As a reality show, it’s unflinchingly honest sometimes and often defies the expectations of gender stereotypes. Here, you’ll find men openly talking about their feelings and admitting, like careers advisor Dom (26) did when his glamour model partner Jess (23) got voted out, that his family won’t be surprised to see him cry “because they know I’m sensitive”. None of the boys are shy about opening up emotionally but coming from a hulking beefcake covered in tattoos, it’s unexpected and refreshing. As is the candid sex talk from both men and women. It’s great to see it discussed openly, frankly, with good humour and in a positive way.

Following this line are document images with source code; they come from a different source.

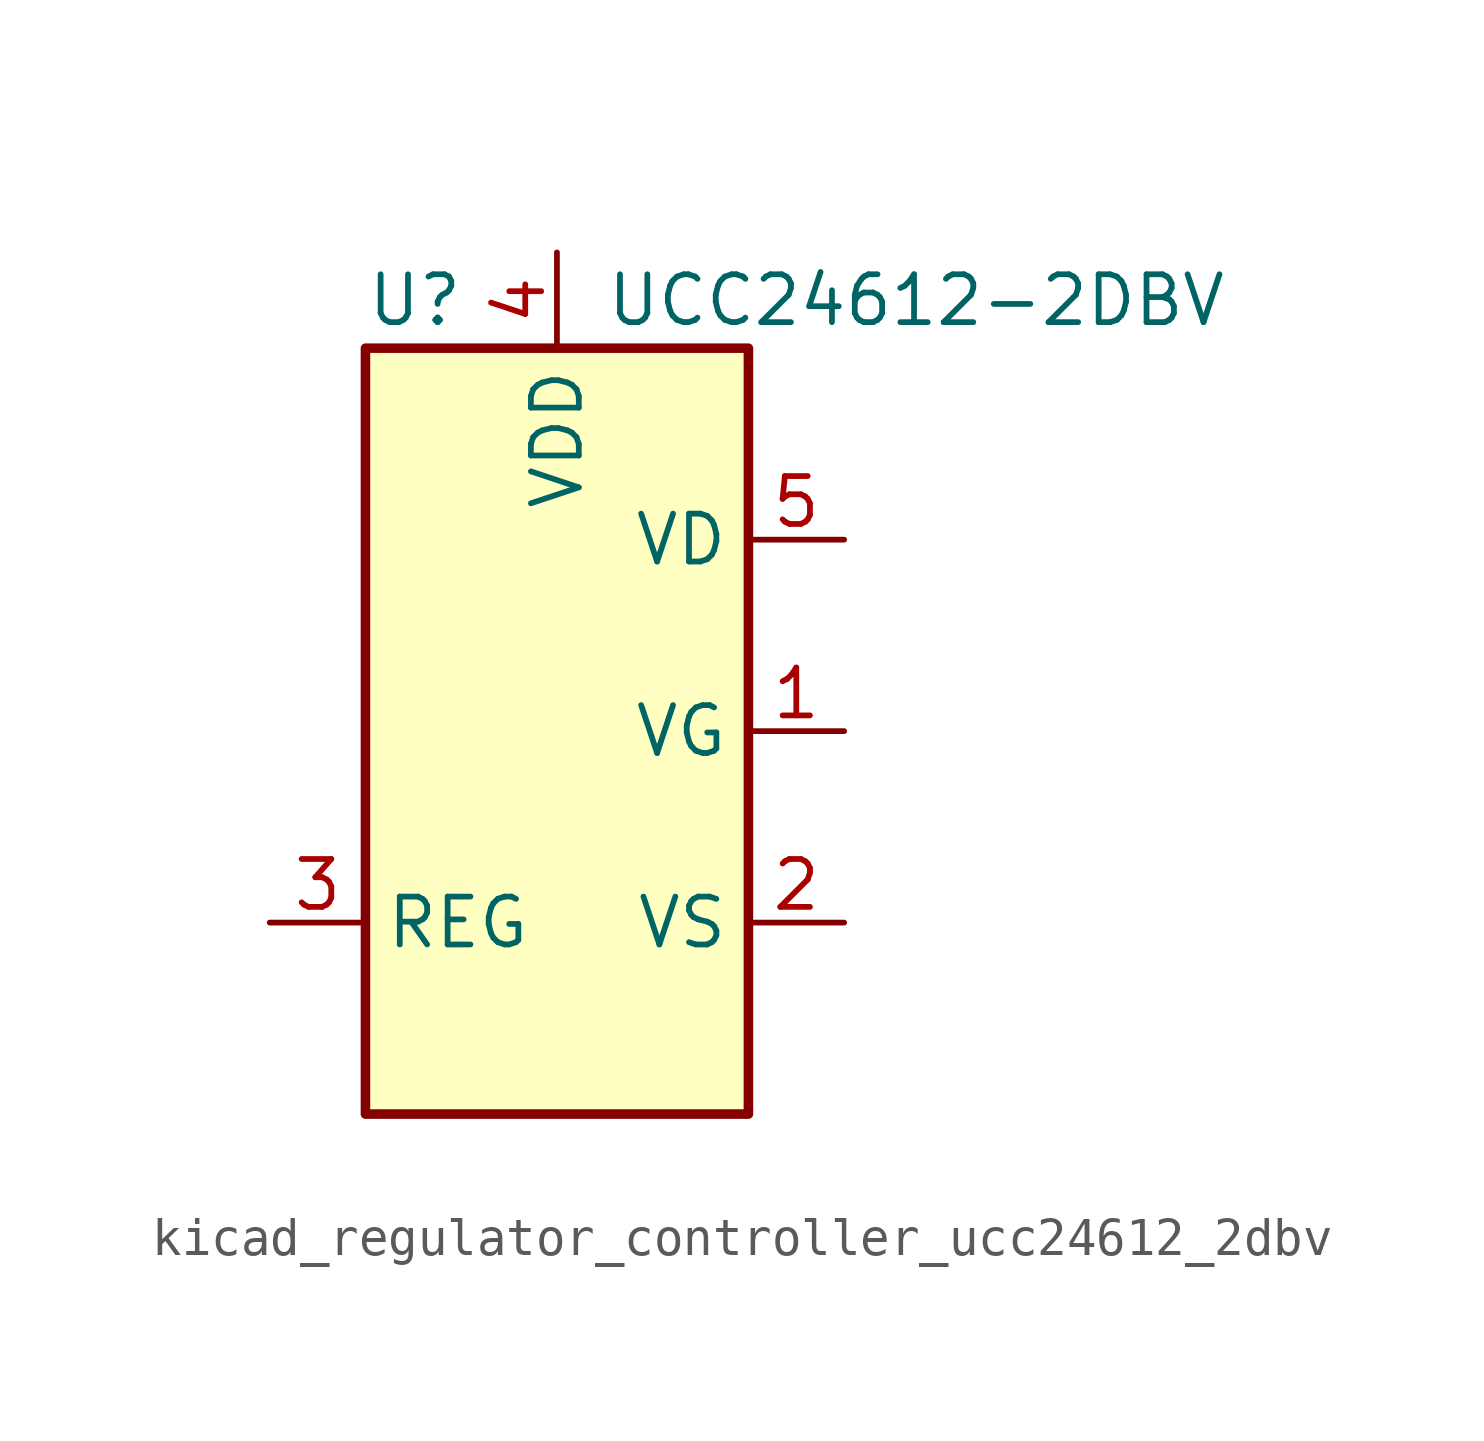
<source format=kicad_sym>
(kicad_symbol_lib
  (version 20220914)
  (generator kicad_symbol_editor)
  (symbol "kicad_regulator_controller_ucc24612_2dbv"
    (property "Reference" "U"
      (at -5.08 11.43 0)
      (effects (font (size 1.27 1.27)) (justify left)))
    (property "Value" "UCC24612-2DBV"
      (at 1.27 11.43 0)
      (effects (font (size 1.27 1.27)) (justify left)))
    (symbol "kicad_regulator_controller_ucc24612_2dbv_0_1"
      (rectangle (start -5.08 -10.16) (end 5.08 10.16) (stroke (width 0.254) (type default)) (fill (type background))))
    (symbol "kicad_regulator_controller_ucc24612_2dbv_1_1"
      (pin output line (at 7.62 0 180) (length 2.54) (name "VG" (effects (font (size 1.27 1.27)))) (number "1" (effects (font (size 1.27 1.27)))))
      (pin input line (at 7.62 -5.08 180) (length 2.54) (name "VS" (effects (font (size 1.27 1.27)))) (number "2" (effects (font (size 1.27 1.27)))))
      (pin passive line (at -7.62 -5.08 0) (length 2.54) (name "REG" (effects (font (size 1.27 1.27)))) (number "3" (effects (font (size 1.27 1.27)))))
      (pin power_in line (at 0 12.7 270) (length 2.54) (name "VDD" (effects (font (size 1.27 1.27)))) (number "4" (effects (font (size 1.27 1.27)))))
      (pin input line (at 7.62 5.08 180) (length 2.54) (name "VD" (effects (font (size 1.27 1.27)))) (number "5" (effects (font (size 1.27 1.27))))))))
</source>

And that’s Love Island all over. Far from being the gross and sordid thing I’d expected, it’s a super positive show. It makes its contestants look for the best in one another, because the idea is not to judge, but to fall in love. To look at the people you’re with and think “what do I really like about them? What do we have in common? Can this work?” Sometimes that’s a challenge. Just witness student Montana (20) trying to see the best in oil rig worker Sam (21) even though he’s quite gropey and covered in questionable body art (“he has a tattoo of a woman crying tears of his blood on his leg for no reason! He just thinks it looks cool!”)… But isn’t it a challenge for all of us sometimes, seeing the good in people? Choosing love over hate? And maybe now more than ever, this is the show we need. I’m very much feeling the love. Now let’s all lean in for a great big sensitive Marcel hug.